Aside from having little to work off of, Bagatsing’s performance impressed Quezon’s relatives, some of whom he met during a VIP screening of Quezon’s Game. “I believe it was his grandson who came to me and congratulated me and said, ‘It’s uncanny how you really remind us of my grandfather.’ Some of them told me he was more hot tempered, but they said, ‘You captured his flamboyant and charming side.’”
Shooting the independent film made for stressful moments and long work hours. Bagatsing recalled how, “The scene where [Quezon] tells [Dwight] Eisenhower that he’s sick and he’s dying — that was like 4 or 5 o’clock in the morning. And we had been shooting all day prior to that. How do you feel fresh and look fresh?”

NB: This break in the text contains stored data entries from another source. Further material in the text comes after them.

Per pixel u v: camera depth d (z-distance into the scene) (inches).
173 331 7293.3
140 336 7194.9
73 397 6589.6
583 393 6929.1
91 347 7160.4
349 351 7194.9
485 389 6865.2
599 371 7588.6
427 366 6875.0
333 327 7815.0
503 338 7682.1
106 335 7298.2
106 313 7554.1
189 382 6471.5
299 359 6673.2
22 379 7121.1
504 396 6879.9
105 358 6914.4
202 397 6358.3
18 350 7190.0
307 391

Despite the challenges, filming was a fulfilling experience, particularly with Rosen as the director. “His experience and knowledge on directing and technical, cameras, lighting is quite extensive. He’s a joke and likes to keep it light on the set, even though the theme and what we’re doing is not really light.”
Quezon’s Game has been having screenings all over the world and Bagatsing has been moved by the turnout, particularly from Filipino audiences.
“Even my own relatives and my mother’s friends in Melbourne, Australia were just so ecstatic and very touched by the film,” he said. “Even my friends who’ve seen it abroad in the U.S. and Canada — they were very touched and they cried. That patriotism was strengthened somewhat and that Filipino pride, that cultural pride of being of magnanimous heart really came through.
“Having that pride, they have done something for the western world, when we are from a really small country and not even that powerful. That gives them that pride that they are there, they’ve done something for a certain people who are much more powerful than we are, whereas other countries [that] have the power, who could have done something weren’t able to, for whatever reasons.”
Quezon’s Game is currently showing in Australia, New Zealand, Guam, and Saipan. In the future, Bagatsing hopes that more people get to watch and appreciate the film. “I just wish it to touch as many people as possible. I’m just happy with what’s happening at the moment.”